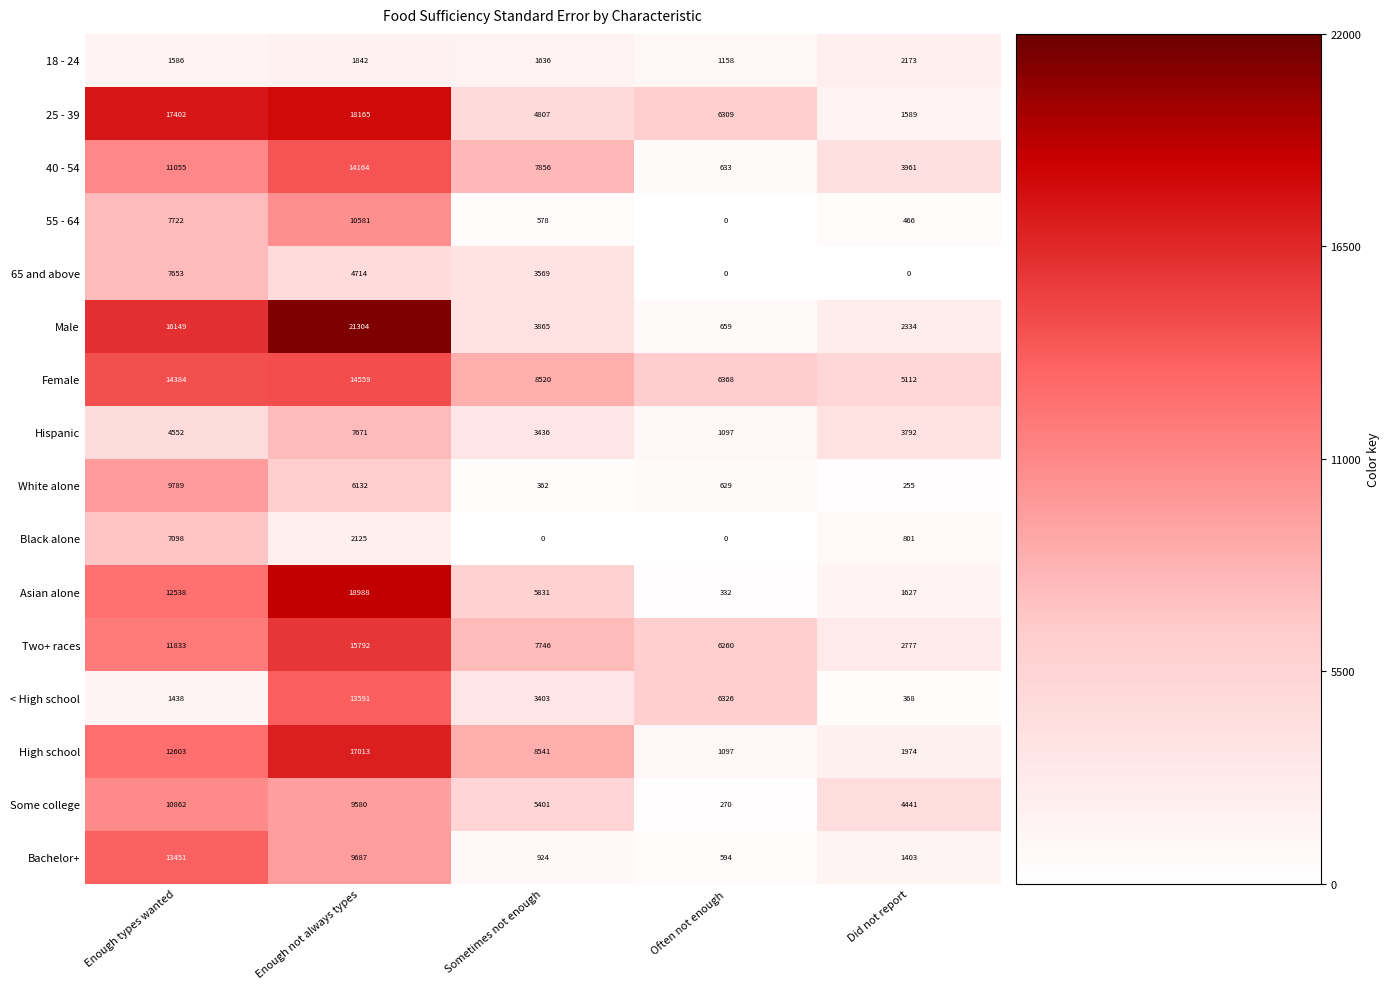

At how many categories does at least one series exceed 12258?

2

...

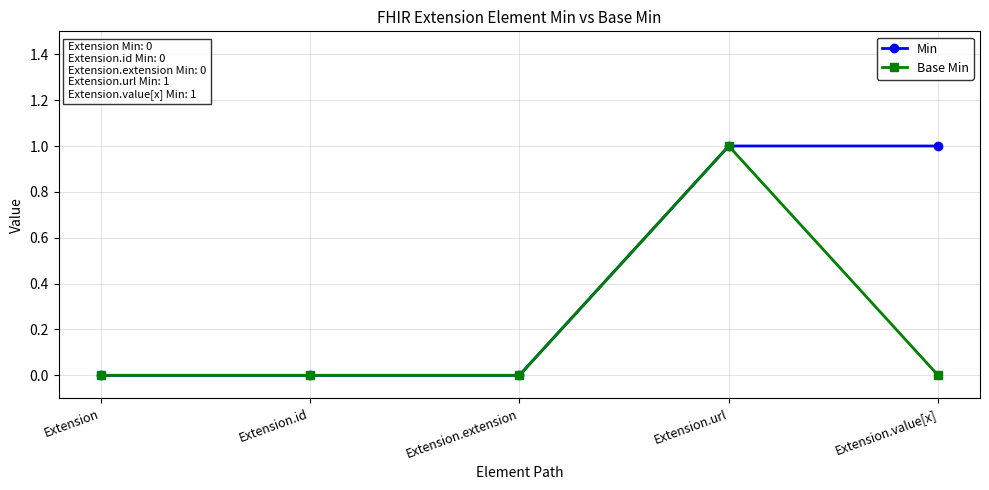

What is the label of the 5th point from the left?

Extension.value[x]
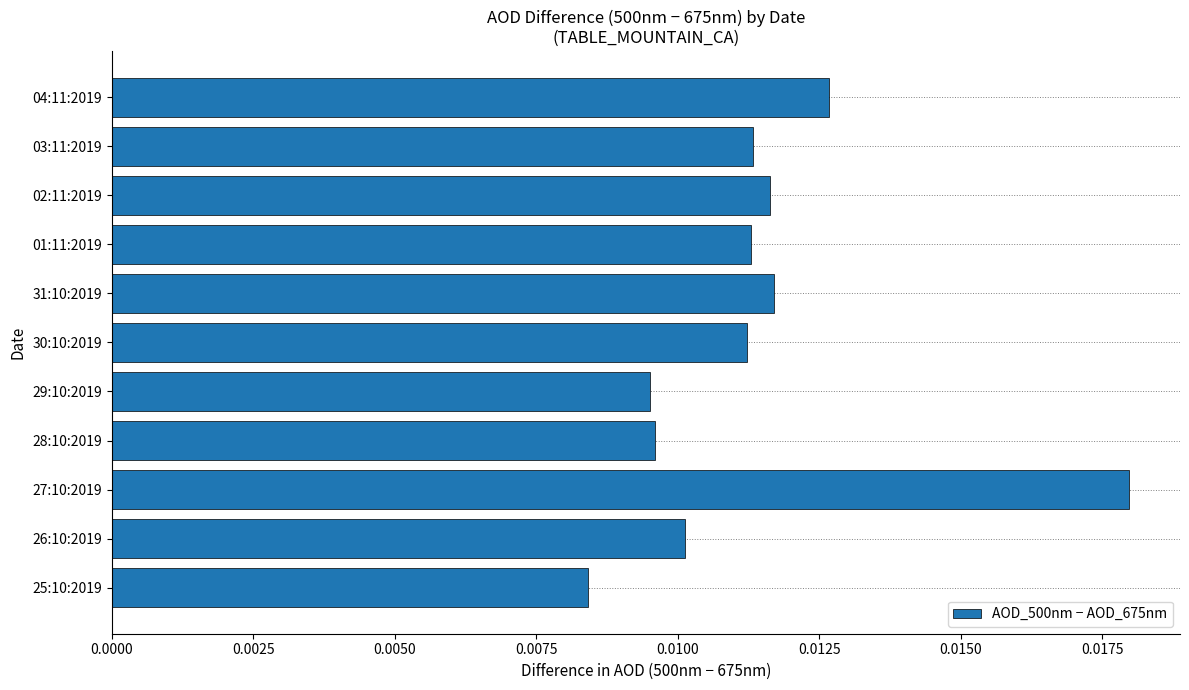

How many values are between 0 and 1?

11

Exercise objective →
Please pick out each line in the records above that contains the word "many", and copy those lines.

Output for this task →
At how many categories does at least one series exceed 12258?
How many values are between 0 and 1?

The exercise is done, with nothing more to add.